Alliance deals further would be enhanced should Northwest's well-entrenched partner KLM opt for the Prism system. Beauchine said KLM "definitely is looking at this."
Prism currently is in active conversations with other major U.S. carriers and, without identifying specific airlines, Whitesage said: "We will be in Europe by the end of the year."
"We have talked to Prism," confirmed Paul Leyh, US Airways global director of corporate programs, "but also a number of other companies that do something like Prism."
Data aggregators Cornerstone Information Systems, Hi-Mark Software and TRX Inc., along with "extremely vocal" buyers from 25 Fortune 100 companies and some mega agency and airline participants, have formed a group called the Data Advisory Board whose goal is to establish data exchange standards that exclude elements they deem superfluous.
DAB next month plans to present a white paper at the National Business Travel Association convention that is expected to propose seven standard data fields: origin, destination, class of service, segments on the specific carrier, total segments for all carriers, spend on the specific carrier and total spend on all carriers.
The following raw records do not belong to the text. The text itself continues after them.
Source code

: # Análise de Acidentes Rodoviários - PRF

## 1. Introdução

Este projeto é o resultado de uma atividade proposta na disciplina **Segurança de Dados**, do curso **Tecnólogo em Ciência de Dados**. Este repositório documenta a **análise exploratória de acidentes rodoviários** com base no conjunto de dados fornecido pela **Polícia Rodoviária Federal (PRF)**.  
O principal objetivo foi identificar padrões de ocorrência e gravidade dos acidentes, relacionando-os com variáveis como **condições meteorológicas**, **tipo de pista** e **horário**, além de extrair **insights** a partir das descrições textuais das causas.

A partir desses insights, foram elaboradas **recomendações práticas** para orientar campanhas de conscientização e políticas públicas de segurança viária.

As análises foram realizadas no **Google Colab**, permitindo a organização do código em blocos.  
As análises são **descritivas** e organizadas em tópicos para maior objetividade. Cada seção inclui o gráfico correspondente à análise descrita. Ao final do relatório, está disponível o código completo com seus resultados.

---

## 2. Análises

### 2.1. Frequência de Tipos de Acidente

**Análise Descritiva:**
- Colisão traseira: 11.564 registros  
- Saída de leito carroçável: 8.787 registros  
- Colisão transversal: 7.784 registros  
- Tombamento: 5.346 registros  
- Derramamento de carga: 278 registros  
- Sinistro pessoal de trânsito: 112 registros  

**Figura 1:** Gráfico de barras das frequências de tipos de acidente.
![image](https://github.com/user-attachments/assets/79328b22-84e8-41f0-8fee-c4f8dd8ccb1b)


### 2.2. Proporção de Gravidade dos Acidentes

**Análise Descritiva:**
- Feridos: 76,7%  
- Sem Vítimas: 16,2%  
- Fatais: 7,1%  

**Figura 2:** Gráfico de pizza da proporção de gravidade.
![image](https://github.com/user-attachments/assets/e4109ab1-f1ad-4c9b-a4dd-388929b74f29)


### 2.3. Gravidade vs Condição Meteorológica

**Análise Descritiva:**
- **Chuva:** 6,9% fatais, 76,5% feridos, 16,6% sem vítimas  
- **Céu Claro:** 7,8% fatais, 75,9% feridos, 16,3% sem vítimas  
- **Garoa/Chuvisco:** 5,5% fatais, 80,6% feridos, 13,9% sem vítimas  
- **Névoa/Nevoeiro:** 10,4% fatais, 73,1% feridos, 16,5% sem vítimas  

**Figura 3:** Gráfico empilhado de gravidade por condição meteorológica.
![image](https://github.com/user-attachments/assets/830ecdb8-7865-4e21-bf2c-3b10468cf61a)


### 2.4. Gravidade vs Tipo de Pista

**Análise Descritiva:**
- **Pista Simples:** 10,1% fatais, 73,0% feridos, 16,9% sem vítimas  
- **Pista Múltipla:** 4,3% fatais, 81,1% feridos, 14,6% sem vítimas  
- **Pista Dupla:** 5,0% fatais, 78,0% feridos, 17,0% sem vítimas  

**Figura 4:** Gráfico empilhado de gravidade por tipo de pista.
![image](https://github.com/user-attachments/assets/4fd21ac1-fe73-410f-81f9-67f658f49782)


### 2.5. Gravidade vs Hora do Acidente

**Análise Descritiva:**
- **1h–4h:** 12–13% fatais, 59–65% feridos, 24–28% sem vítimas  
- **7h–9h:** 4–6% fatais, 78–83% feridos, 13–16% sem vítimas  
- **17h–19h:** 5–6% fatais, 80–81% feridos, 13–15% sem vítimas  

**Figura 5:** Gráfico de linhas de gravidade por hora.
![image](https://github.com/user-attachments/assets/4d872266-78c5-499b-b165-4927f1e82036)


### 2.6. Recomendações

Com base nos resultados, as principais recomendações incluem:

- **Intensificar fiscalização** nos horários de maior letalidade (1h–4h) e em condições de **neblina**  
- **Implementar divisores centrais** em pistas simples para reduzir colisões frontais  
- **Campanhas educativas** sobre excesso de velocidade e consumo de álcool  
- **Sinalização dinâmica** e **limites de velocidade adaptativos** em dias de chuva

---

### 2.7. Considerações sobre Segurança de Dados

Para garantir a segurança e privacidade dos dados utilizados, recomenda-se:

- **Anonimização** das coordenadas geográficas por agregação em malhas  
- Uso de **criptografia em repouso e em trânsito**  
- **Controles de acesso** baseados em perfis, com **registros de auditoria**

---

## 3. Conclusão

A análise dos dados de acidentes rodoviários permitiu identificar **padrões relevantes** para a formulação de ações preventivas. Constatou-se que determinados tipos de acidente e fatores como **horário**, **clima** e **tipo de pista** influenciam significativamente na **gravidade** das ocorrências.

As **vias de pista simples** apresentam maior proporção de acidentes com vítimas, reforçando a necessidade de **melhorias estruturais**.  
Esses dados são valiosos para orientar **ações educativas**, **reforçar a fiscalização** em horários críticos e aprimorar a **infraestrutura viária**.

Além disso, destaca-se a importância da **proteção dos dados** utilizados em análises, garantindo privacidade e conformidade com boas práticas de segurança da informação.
In addition to limiting data to only those fields required for fair negotiations, Susan Hopley, TRX executive vice president and general manager of the data services division, advocated auditing capabilities for clients. "You can't have the contract verified where only one side gets to report," she said. "Prism has aligned itself with the suppliers, but nobody wants to be in a position to use only the supplier information as the basis on which to negotiate."